── Entries supplied ──
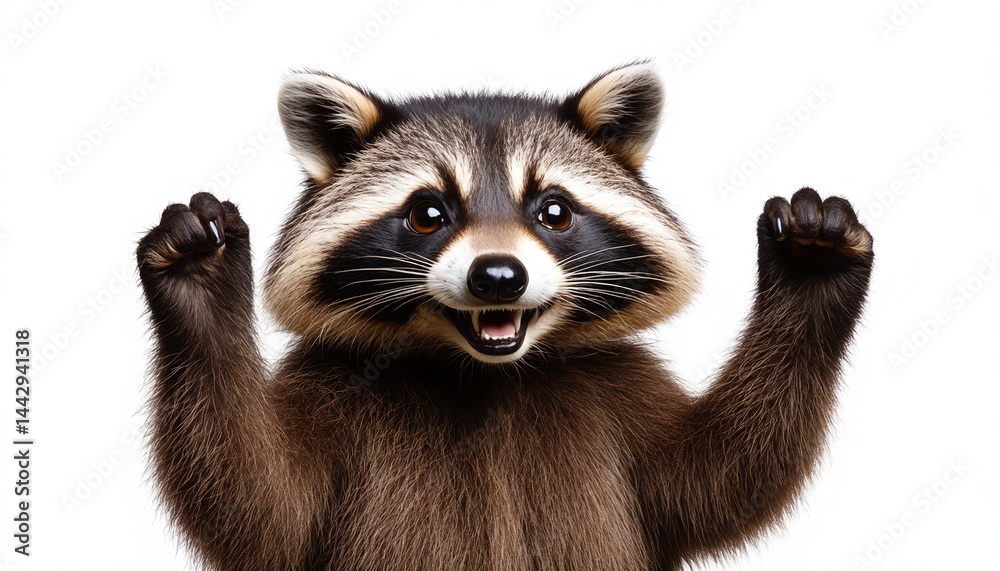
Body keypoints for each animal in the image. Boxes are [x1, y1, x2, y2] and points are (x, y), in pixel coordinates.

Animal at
───
── Entries supplied ──
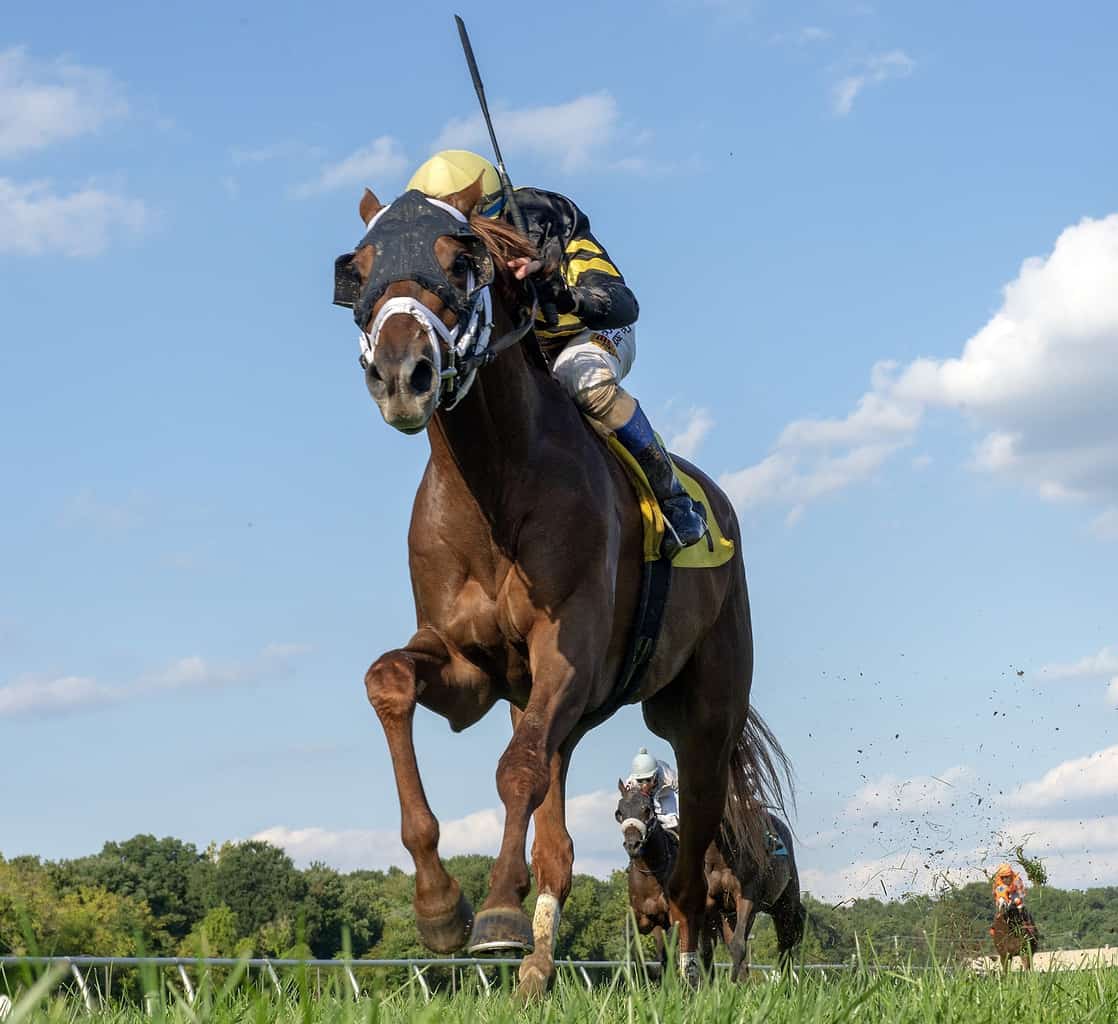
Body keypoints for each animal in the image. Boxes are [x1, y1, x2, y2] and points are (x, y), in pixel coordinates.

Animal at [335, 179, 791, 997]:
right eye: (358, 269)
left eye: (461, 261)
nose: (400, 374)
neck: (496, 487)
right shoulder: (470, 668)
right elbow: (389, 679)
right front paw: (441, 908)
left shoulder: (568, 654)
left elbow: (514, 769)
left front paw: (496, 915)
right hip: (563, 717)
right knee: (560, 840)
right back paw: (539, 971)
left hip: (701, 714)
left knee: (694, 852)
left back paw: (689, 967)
───
── Entries supplied ──
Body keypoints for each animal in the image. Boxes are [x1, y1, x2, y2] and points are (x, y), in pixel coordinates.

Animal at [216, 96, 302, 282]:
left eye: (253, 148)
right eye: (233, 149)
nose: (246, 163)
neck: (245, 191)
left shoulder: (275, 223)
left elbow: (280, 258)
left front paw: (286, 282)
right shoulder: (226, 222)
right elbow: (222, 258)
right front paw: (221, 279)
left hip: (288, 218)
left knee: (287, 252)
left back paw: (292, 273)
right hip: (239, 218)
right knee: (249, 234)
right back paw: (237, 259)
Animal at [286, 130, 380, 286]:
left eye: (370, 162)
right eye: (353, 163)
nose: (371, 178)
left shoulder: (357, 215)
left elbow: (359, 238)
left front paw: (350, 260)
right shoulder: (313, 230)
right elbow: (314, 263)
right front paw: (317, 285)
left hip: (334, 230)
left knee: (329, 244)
───
Action item - Copy out only the lines of the records above from the one with "right back paw: (237, 259)" through the one with "left knee: (329, 244)", exactly as they stand, both included.

Response to this task -
right back paw: (237, 259)
Animal at [286, 130, 380, 286]:
left eye: (370, 162)
right eye: (353, 163)
nose: (371, 178)
left shoulder: (357, 215)
left elbow: (359, 238)
left front paw: (350, 260)
right shoulder: (313, 230)
right elbow: (314, 263)
right front paw: (317, 285)
left hip: (334, 230)
left knee: (329, 244)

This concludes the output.